#### REQUIREMENT A
In the passage on debt service obligations, copy the text starting at "Impair our ability" and ending at "beneficial to us.".
#### REQUIREMENT B
According to the passage on debt service obligations, what share of cash flow from operations might have to go to debt service payments?
#### REQUIREMENT C
What purposes does the passage on debt service obligations list for which additional financing might become harder to obtain?

#### PASSAGE PROVIDED

Our debt service obligations and the covenants described above could have important consequences. For example, they could:

Make it more difficult for us to satisfy our obligations with respect to our indebtedness, which could in turn result in an event of default on such indebtedness;

Impair our ability to obtain additional financing in the future for working capital, capital expenditures, acquisitions, general partnership purposes, or other purposes;

Diminish our ability to withstand a continued or future downturn in our business or the economy generally;

Require us to dedicate a substantial portion of our cash flow from operations to debt service payments, thereby reducing the availability of cash for working capital, capital expenditures, acquisitions, the payment of distributions, general partnership purposes, or other purposes;

Limit our flexibility in planning for, or reacting to, changes in our business and the industry in which we operate, including limiting our ability to expand or pursue our business activities and preventing us from engaging in certain transactions that might otherwise be considered beneficial to us.

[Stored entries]
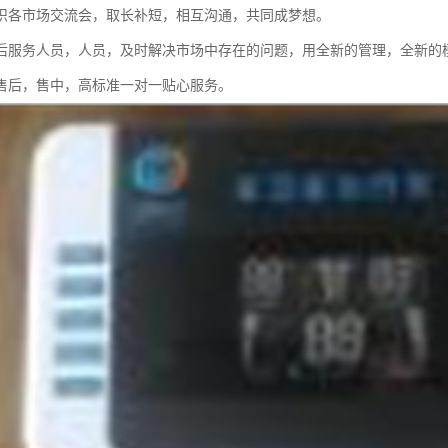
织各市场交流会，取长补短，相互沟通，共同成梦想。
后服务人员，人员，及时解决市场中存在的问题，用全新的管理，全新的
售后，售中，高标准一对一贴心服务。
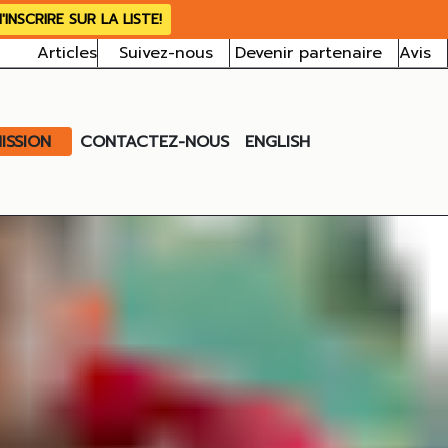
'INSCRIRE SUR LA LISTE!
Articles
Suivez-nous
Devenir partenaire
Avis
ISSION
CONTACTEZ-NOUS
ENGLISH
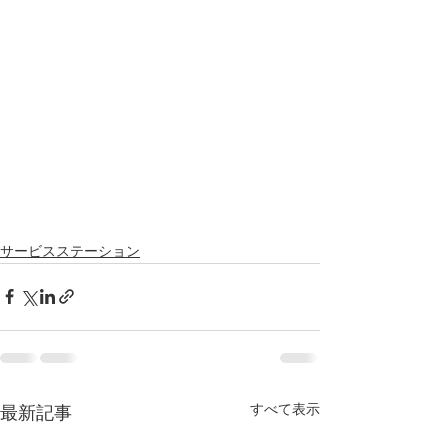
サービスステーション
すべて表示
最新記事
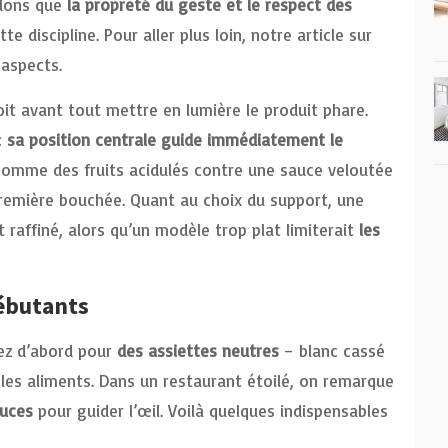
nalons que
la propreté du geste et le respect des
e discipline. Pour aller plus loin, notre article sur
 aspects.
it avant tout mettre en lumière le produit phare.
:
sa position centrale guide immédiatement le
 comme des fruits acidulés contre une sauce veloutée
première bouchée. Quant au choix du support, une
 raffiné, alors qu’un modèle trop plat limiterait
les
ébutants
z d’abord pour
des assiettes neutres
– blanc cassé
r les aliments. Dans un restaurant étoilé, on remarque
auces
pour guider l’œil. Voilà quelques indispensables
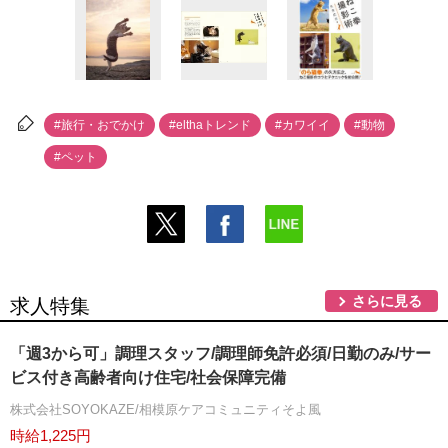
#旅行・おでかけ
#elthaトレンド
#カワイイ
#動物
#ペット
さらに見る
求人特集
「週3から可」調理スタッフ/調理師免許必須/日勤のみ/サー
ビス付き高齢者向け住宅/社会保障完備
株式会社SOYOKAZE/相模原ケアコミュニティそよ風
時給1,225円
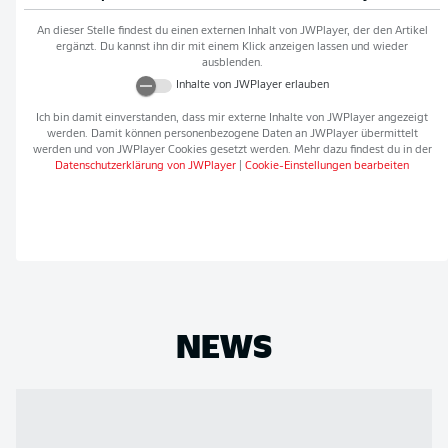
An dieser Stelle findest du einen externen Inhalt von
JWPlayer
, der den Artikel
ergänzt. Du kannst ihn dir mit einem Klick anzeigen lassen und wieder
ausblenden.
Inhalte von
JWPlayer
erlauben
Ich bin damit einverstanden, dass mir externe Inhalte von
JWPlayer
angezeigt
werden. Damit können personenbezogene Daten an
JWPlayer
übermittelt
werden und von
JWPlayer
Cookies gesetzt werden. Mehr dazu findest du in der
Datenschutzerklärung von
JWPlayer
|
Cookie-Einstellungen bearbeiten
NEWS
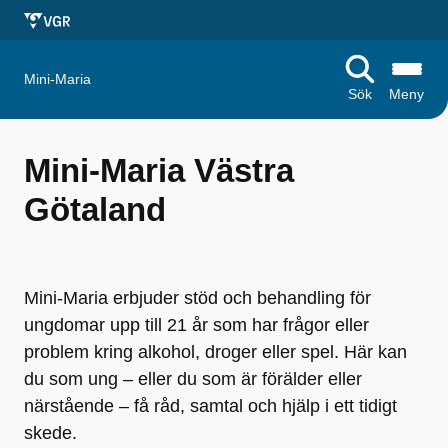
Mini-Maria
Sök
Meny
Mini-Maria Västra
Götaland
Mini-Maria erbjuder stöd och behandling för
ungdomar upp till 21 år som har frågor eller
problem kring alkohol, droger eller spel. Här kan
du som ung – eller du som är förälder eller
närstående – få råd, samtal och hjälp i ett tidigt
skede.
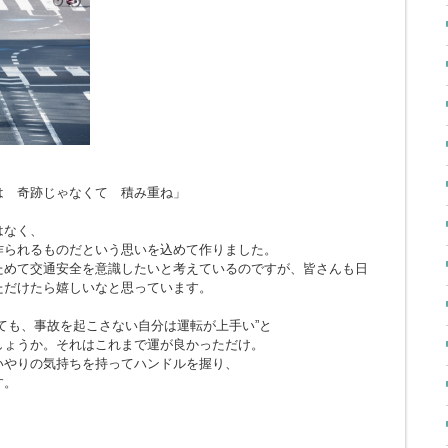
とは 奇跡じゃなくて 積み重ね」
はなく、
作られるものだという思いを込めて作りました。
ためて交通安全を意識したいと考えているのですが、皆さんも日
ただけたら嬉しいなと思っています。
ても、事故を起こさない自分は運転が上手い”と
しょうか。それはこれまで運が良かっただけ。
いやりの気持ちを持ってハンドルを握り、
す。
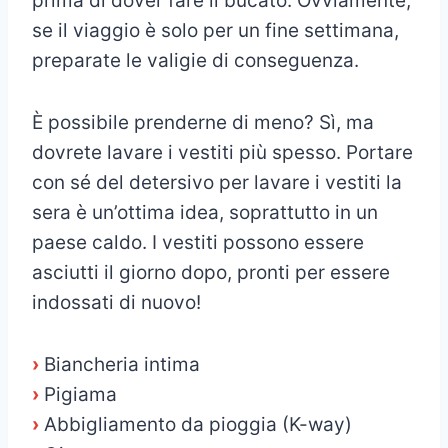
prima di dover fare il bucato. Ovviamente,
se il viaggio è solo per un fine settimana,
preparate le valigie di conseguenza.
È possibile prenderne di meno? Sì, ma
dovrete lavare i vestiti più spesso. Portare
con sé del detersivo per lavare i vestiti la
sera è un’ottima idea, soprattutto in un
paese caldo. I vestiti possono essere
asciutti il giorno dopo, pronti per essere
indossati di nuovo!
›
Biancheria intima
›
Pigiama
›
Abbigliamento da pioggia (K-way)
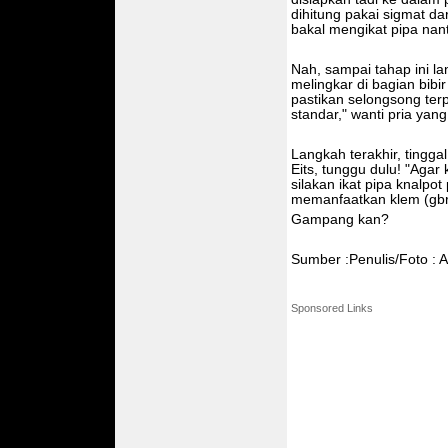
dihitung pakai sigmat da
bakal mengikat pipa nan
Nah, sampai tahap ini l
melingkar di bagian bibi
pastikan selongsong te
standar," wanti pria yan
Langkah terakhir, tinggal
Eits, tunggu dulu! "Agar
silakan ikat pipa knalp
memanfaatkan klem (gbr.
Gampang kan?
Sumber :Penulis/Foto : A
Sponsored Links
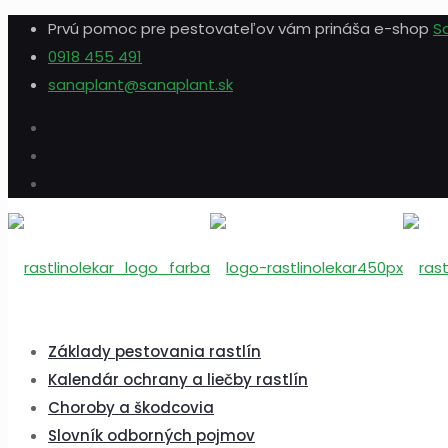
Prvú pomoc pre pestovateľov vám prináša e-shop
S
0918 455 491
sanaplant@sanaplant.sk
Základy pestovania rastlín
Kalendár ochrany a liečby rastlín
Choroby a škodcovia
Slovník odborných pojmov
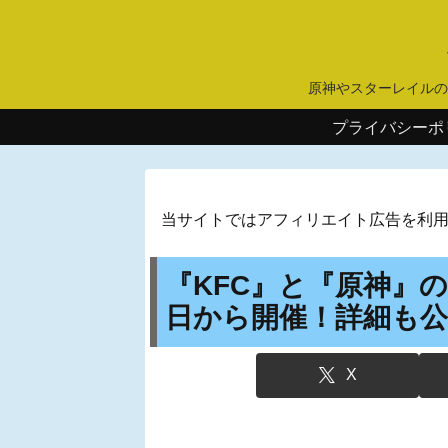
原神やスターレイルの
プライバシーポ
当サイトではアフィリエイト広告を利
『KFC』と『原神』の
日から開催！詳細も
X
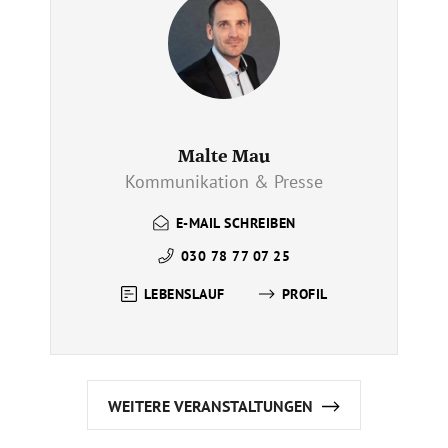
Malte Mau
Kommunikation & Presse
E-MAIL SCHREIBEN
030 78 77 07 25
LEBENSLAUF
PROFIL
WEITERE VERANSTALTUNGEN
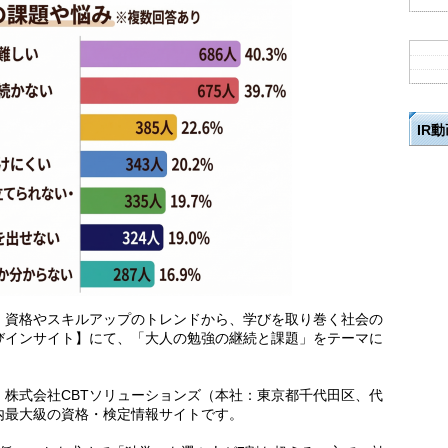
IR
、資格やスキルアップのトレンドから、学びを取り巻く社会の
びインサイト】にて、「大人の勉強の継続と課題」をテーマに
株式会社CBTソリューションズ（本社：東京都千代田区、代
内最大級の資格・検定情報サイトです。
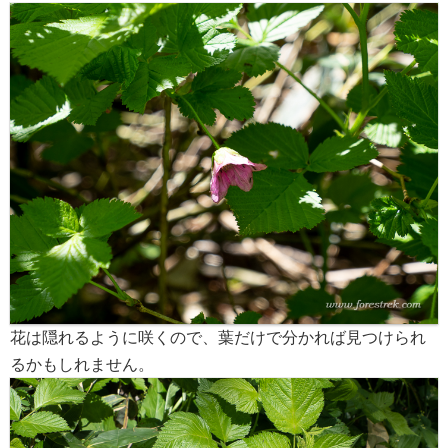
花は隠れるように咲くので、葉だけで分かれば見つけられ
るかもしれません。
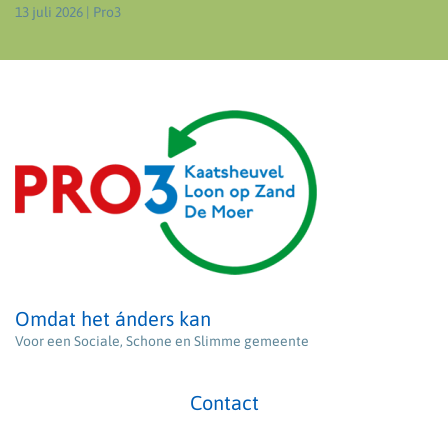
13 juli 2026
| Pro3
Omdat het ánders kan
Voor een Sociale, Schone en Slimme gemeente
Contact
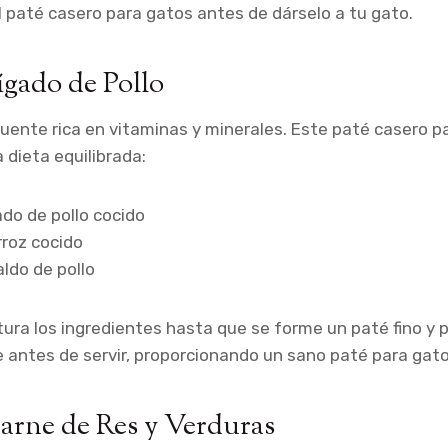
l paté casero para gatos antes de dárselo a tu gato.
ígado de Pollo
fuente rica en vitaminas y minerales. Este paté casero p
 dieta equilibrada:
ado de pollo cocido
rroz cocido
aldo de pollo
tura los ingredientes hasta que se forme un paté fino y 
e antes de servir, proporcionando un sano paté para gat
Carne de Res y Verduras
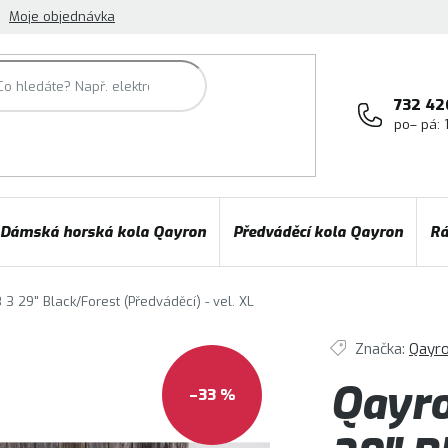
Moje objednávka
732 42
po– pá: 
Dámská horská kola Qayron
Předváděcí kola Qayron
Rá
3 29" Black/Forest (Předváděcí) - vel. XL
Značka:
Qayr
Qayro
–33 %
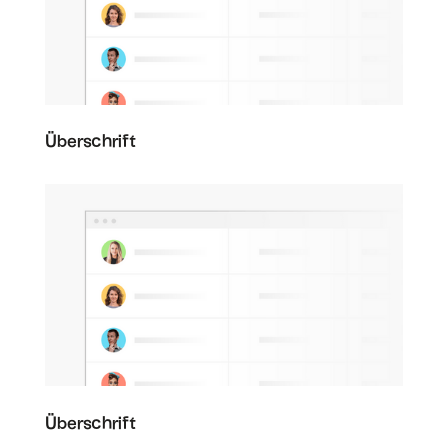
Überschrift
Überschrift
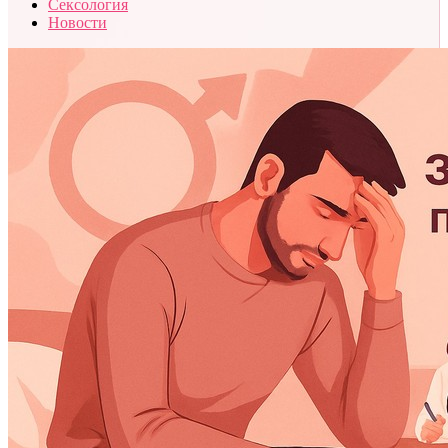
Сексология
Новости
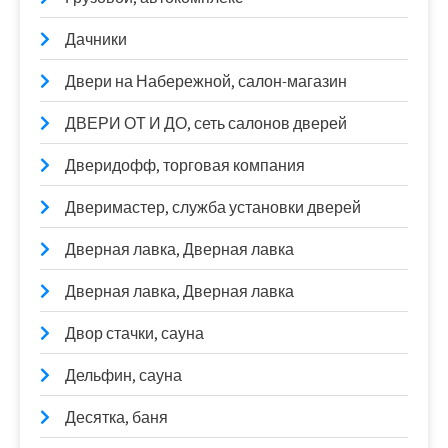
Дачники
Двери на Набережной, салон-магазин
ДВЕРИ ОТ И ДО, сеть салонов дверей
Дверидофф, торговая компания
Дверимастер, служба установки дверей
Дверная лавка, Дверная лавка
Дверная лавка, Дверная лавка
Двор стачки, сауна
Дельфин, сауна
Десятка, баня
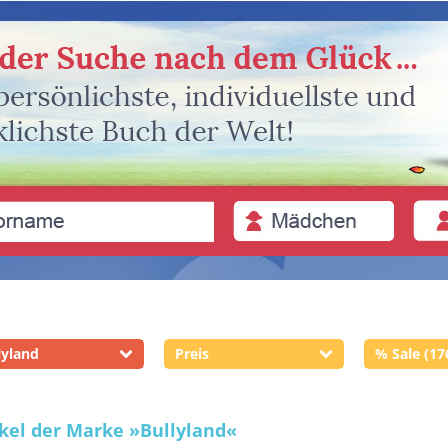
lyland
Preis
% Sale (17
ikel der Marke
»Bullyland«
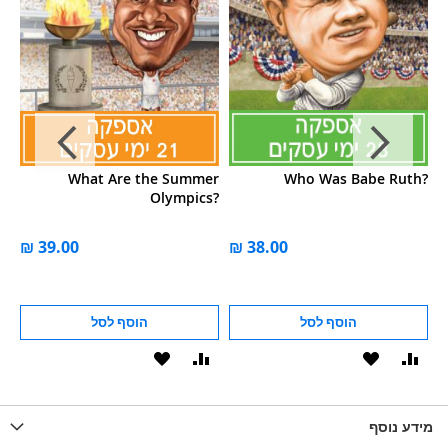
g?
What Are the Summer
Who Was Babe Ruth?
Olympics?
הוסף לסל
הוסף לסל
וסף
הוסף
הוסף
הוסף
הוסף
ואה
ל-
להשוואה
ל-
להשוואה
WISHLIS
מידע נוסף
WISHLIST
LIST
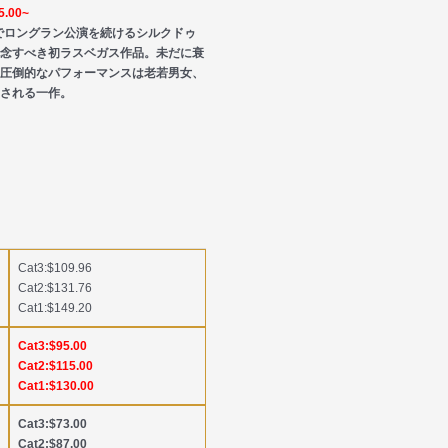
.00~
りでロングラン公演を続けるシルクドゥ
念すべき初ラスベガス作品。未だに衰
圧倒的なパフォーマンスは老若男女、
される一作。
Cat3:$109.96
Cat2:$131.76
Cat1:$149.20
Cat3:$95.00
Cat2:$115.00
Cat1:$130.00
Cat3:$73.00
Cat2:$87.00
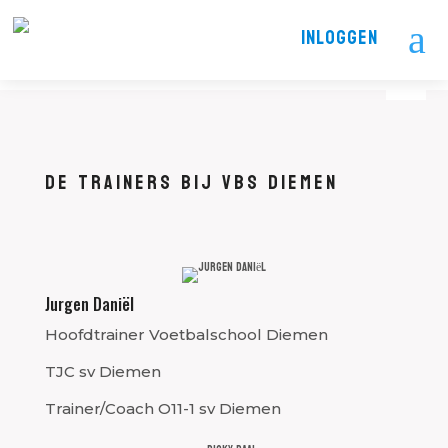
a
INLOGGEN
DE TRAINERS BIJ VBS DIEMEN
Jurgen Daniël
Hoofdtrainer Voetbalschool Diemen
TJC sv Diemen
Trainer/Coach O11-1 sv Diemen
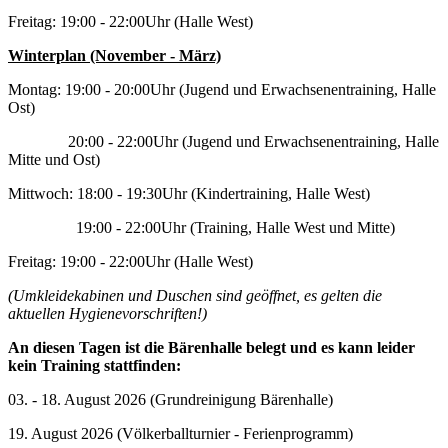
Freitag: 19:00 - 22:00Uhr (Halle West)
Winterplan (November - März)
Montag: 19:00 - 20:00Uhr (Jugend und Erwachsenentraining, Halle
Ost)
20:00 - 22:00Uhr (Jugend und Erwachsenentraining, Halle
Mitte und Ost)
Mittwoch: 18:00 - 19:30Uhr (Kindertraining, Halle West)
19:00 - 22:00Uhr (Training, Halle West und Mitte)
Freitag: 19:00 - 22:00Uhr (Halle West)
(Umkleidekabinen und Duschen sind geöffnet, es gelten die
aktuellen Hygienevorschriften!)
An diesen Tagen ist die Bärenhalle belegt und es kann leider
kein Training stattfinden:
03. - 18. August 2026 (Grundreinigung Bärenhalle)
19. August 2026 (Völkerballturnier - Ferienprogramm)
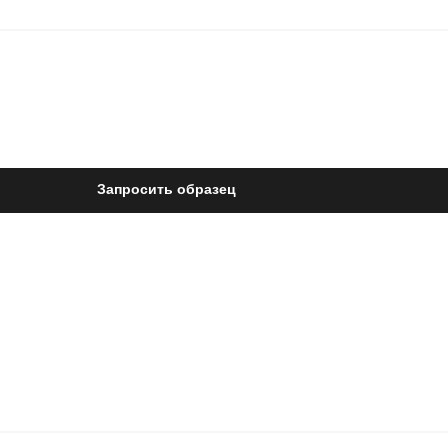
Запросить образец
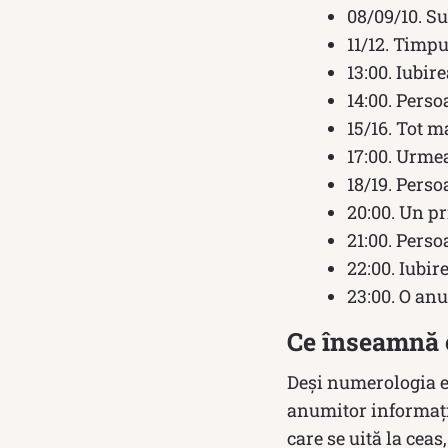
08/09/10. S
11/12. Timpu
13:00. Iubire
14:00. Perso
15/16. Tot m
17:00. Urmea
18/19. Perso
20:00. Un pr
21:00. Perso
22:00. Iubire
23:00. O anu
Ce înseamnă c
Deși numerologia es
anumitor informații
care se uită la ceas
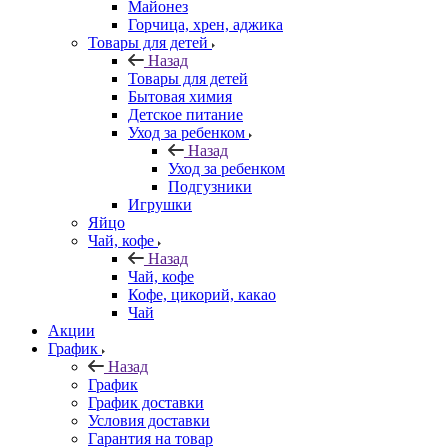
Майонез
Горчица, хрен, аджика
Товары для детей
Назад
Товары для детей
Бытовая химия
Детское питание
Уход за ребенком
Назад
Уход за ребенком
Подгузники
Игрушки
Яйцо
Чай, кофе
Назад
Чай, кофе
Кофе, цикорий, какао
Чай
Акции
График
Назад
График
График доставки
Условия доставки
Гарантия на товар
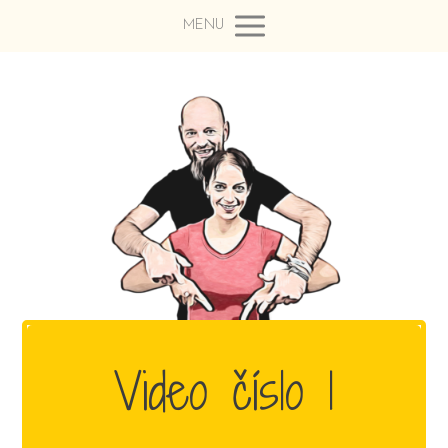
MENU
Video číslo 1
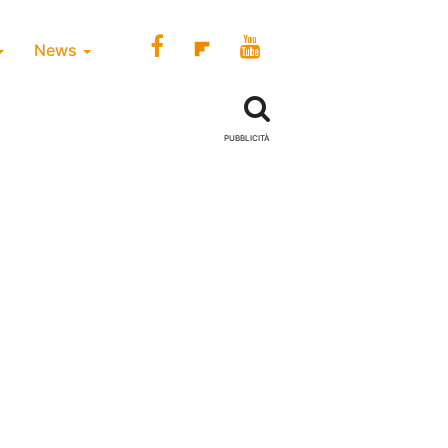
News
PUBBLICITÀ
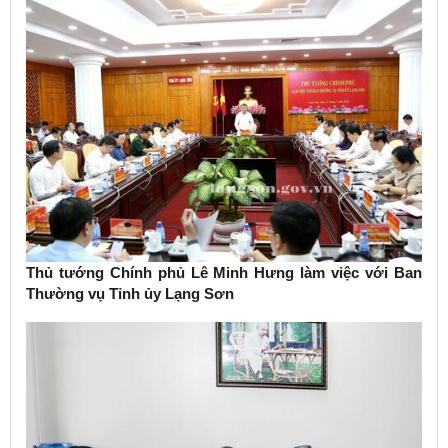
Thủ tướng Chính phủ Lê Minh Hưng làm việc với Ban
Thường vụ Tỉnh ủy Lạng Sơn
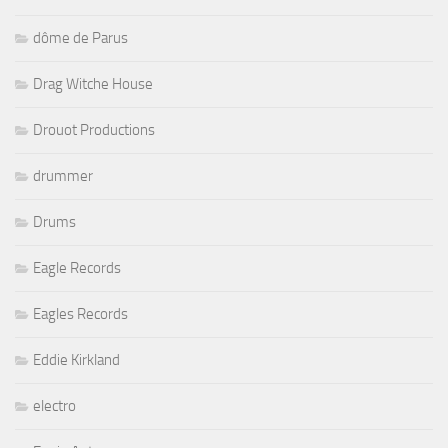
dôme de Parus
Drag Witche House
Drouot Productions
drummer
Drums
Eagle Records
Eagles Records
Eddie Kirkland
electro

#### REPLY A
Impair our ability to obtain additional financing in the future for working capital, capital expenditures, acquisitions, general partnership purposes, or other purposes;

Diminish our ability to withstand a continued or future downturn in our business or the economy generally;

Require us to dedicate a substantial portion of our cash flow from operations to debt service payments, thereby reducing the availability of cash for working capital, capital expenditures, acquisitions, the payment of distributions, general partnership purposes, or other purposes;

Limit our flexibility in planning for, or reacting to, changes in our business and the industry in which we operate, including limiting our ability to expand or pursue our business activities and preventing us from engaging in certain transactions that might otherwise be considered beneficial to us.

#### REPLY B
A substantial portion.

#### REPLY C
- Working capital
- Capital expenditures
- Acquisitions
- General partnership purposes
- Other purposes